Molte donne del paese lo avevano già fatto, per disperazione, e soprattutto lo facevano le cittadine sfollate in collina, sperando che con il ritorno alla normalità ed alle case, quando la Crisi fosse finita, tutto sarebbe stato dimenticato come un brutto incubo.

In una sera di quella lunga estate, dopo aver atteso il tramonto e osservato con apprensione il cespuglio sempre più sofferente, Irene partì, nel buio, e si recò a casa di Robelli.

Ignorò la persone che, fuori dalla casa, trattavano sommessamente con i dipendenti di Robelli – aveva dovuto assumere qualcuno per gestire i suoi traffici -, ignorò le loro occhiate sarcastiche e chiese di vedere il vecchio.

Due ore dopo, era di ritorno a casa con cinque litri d’acqua in tre bottiglie di plastica che nascose sotto la camicia.
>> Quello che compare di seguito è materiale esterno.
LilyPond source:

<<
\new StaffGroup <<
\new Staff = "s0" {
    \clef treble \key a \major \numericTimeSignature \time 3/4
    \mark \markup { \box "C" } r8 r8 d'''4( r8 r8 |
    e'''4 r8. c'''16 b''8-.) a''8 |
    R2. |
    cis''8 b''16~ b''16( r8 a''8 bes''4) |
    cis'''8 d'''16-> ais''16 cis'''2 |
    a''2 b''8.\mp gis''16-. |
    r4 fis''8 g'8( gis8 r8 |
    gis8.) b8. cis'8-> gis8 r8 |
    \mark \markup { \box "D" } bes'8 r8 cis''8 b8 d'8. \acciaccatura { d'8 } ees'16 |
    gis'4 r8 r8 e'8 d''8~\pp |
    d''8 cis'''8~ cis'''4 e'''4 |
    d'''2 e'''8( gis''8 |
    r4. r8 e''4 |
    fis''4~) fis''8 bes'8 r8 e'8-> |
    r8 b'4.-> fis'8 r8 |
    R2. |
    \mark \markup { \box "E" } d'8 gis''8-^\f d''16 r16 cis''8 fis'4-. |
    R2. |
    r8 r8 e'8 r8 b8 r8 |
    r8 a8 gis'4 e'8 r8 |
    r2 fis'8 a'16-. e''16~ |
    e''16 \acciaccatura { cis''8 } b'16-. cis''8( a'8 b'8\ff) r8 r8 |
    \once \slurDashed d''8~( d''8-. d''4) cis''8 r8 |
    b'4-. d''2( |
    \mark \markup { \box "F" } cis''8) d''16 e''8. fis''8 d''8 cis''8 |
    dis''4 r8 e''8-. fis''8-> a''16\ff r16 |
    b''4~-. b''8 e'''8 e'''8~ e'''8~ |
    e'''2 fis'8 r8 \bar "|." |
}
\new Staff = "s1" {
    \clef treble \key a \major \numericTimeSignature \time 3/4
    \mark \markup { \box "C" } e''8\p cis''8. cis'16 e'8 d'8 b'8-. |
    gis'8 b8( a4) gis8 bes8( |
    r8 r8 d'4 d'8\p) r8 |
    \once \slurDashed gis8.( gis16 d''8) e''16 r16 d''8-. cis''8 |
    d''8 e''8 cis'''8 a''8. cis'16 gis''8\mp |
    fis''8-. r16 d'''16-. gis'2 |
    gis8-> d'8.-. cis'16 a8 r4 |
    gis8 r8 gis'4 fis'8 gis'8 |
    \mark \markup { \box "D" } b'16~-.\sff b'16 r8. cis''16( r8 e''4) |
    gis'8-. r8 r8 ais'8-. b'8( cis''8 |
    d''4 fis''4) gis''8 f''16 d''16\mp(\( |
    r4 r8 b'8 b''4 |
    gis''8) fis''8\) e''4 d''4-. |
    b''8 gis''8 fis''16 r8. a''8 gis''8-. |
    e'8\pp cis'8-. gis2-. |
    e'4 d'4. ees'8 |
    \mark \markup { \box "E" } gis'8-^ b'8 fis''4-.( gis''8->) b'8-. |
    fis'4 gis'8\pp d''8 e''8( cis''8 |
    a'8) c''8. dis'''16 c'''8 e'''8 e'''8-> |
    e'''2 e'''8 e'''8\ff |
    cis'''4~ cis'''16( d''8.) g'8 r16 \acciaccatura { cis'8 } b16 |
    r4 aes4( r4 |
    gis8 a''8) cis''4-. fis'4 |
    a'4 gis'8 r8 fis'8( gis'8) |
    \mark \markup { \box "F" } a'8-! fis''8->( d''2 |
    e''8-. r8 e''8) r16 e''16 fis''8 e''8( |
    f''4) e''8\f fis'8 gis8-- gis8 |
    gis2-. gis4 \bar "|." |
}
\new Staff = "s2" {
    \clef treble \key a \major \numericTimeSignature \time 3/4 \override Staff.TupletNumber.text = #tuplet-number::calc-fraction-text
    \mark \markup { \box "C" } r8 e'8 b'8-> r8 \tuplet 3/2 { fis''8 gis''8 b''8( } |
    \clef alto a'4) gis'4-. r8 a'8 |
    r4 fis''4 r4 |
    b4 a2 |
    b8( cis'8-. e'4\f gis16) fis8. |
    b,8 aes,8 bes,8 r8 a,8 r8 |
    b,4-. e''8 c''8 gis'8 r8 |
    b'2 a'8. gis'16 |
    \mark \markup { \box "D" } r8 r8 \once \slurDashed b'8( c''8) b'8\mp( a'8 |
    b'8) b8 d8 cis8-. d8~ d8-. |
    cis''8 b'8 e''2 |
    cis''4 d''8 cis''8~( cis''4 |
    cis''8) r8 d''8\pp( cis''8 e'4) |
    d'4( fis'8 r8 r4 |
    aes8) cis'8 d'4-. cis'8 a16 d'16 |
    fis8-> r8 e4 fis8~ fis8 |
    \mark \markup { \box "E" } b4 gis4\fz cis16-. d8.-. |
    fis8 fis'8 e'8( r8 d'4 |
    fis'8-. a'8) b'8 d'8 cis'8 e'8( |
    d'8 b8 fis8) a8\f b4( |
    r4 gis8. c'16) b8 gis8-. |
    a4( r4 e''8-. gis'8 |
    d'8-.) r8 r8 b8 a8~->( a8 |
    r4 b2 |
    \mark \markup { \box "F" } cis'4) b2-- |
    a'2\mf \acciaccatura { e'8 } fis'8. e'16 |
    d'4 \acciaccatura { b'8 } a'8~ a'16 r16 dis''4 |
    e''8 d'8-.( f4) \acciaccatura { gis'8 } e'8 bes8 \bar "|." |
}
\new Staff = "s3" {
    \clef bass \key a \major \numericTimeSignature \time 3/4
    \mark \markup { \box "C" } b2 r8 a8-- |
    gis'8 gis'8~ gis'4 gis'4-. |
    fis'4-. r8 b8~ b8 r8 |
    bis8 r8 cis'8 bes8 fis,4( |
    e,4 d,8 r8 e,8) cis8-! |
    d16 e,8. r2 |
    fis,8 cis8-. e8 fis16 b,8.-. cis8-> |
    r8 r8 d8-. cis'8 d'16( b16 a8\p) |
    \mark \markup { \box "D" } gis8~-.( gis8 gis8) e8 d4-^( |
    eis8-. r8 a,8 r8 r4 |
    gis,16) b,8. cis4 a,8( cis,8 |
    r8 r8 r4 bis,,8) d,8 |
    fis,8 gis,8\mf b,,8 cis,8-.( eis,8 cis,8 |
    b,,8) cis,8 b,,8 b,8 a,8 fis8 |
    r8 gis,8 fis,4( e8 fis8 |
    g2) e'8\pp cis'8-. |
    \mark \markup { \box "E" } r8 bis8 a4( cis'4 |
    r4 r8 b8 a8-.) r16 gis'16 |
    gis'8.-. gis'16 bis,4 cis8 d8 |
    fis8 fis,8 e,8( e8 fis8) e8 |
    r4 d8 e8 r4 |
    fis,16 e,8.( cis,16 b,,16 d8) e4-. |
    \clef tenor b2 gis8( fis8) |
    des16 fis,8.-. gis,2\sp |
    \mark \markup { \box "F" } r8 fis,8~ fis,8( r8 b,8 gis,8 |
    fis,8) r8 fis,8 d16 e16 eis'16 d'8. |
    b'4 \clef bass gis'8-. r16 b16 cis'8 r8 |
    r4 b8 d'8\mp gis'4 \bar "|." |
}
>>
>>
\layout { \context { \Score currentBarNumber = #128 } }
Aveva gli occhi colmi di lacrime ed il cuore in rivolta.

Lo scambio con Robelli era così insopportabile, per Irene, che tentò di evitarlo il più possibile. Ma vedere il cespuglio morire lentamente era una vista insopportabile, ed avrebbe fatto qualunque cosa – qualunque cosa – per evitarlo.

Le foglie cadevano inesorabilmente, una ad una, attaccate dalla malattia, ed alla fine dell’estate solo un’ultima, piccola rosa bianca stava per fiorire.

Irene la vide, nel giro di pochi giorni, sbocciare, rilasciare il suo delizioso profumo e poi, lentamente, ripiegare, abbandonarsi, sfiorire.

Quando l’ultimo petalo cadde a terra, Irene li raccolse delicatamente tra le mani: tuffò il suo viso in quel soffice profumo, lo inspirò a fondo ad occhi chiusi.

Capì d’un tratto, e irrimediabilmente, che il cespuglio aveva perso vita, speranza: che sarebbe stato, da quel momento, null’altro che un pezzo di legno contorto e morto.

Che tutto era finito.

Lasciò cadere i petali a terra, senza preoccuparsi – come aveva sempre fatto con estrema attenzione – di sotterrarli, per evitare che un refolo di vento potesse tradire l’esistenza delle rose ad occhi estranei.

Afferrò forte con le mani i rami nudi, sentì le spine morderle la carne, e il cuore sanguinare, e le lacrime roventi scivolare lungo la guance arrossate.

Stette lì, a lungo, immobile, ad aspettare che l’aria diventasse meno rovente, e il cielo rosso, ed infine stellato.

Poi si alzò, entrò in casa. Si curò le ferite. Prese dal cassetto della credenza un lungo coltello affilato, che nascose con cura tra le pieghe interne della gonna.

E infine uscì, dirigendosi – per l’ultima volta – verso l’abbraccio disgustoso di Robelli.